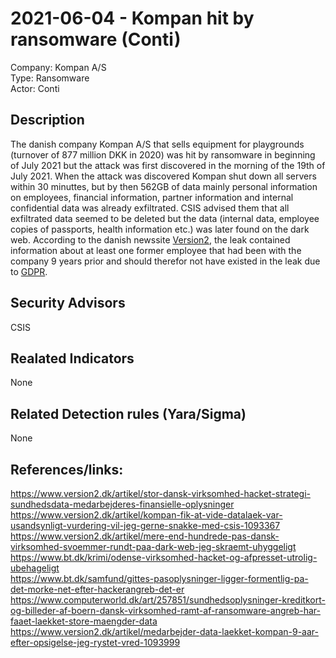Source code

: # 2021-06-04 - Kompan hit by ransomware (Conti)
Company: Kompan A/S  
Type: Ransomware  
Actor: Conti   

## Description   
The danish company Kompan A/S that sells equipment for playgrounds (turnover of 877 million DKK in 2020) was hit by ransomware in beginning of July 2021 but the attack was first discovered in the morning of the 19th of July 2021.
When the attack was discovered Kompan shut down all servers within 30 minuttes, but by then 562GB of data mainly personal information on employees, financial information, partner information and internal confidential data was already exfiltrated.
CSIS advised them that all exfiltrated data seemed to be deleted but the data (internal data, employee copies of passports, health information etc.) was later found on the dark web. According to the danish newssite [Version2](https://www.version2.dk/artikel/medarbejder-data-laekket-kompan-9-aar-efter-opsigelse-jeg-rystet-vred-1093999), the leak contained information about at least one former employee that had been with the company 9 years prior and should therefor not have existed in the leak due to [GDPR](https://ec.europa.eu/info/law/law-topic/data-protection/reform/rules-business-and-organisations/principles-gdpr/how-long-can-data-be-kept-and-it-necessary-update-it_en). 

## Security Advisors
CSIS

## Realated Indicators
None

## Related Detection rules (Yara/Sigma)
None

## References/links:  
https://www.version2.dk/artikel/stor-dansk-virksomhed-hacket-strategi-sundhedsdata-medarbejderes-finansielle-oplysninger   
https://www.version2.dk/artikel/kompan-fik-at-vide-datalaek-var-usandsynligt-vurdering-vil-jeg-gerne-snakke-med-csis-1093367   
https://www.version2.dk/artikel/mere-end-hundrede-pas-dansk-virksomhed-svoemmer-rundt-paa-dark-web-jeg-skraemt-uhyggeligt   
https://www.bt.dk/krimi/odense-virksomhed-hacket-og-afpresset-utrolig-ubehageligt    
https://www.bt.dk/samfund/gittes-pasoplysninger-ligger-formentlig-pa-det-morke-net-efter-hackerangreb-det-er   
https://www.computerworld.dk/art/257851/sundhedsoplysninger-kreditkort-og-billeder-af-boern-dansk-virksomhed-ramt-af-ransomware-angreb-har-faaet-laekket-store-maengder-data  
https://www.version2.dk/artikel/medarbejder-data-laekket-kompan-9-aar-efter-opsigelse-jeg-rystet-vred-1093999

------------

Copy out every line in the records above that contains the string "vred".

CSIS advised them that all exfiltrated data seemed to be deleted but the data (internal data, employee copies of passports, health information etc.) was later found on the dark web. According to the danish newssite [Version2](https://www.version2.dk/artikel/medarbejder-data-laekket-kompan-9-aar-efter-opsigelse-jeg-rystet-vred-1093999), the leak contained information about at least one former employee that had been with the company 9 years prior and should therefor not have existed in the leak due to [GDPR](https://ec.europa.eu/info/law/law-topic/data-protection/reform/rules-business-and-organisations/principles-gdpr/how-long-can-data-be-kept-and-it-necessary-update-it_en). 
https://www.version2.dk/artikel/medarbejder-data-laekket-kompan-9-aar-efter-opsigelse-jeg-rystet-vred-1093999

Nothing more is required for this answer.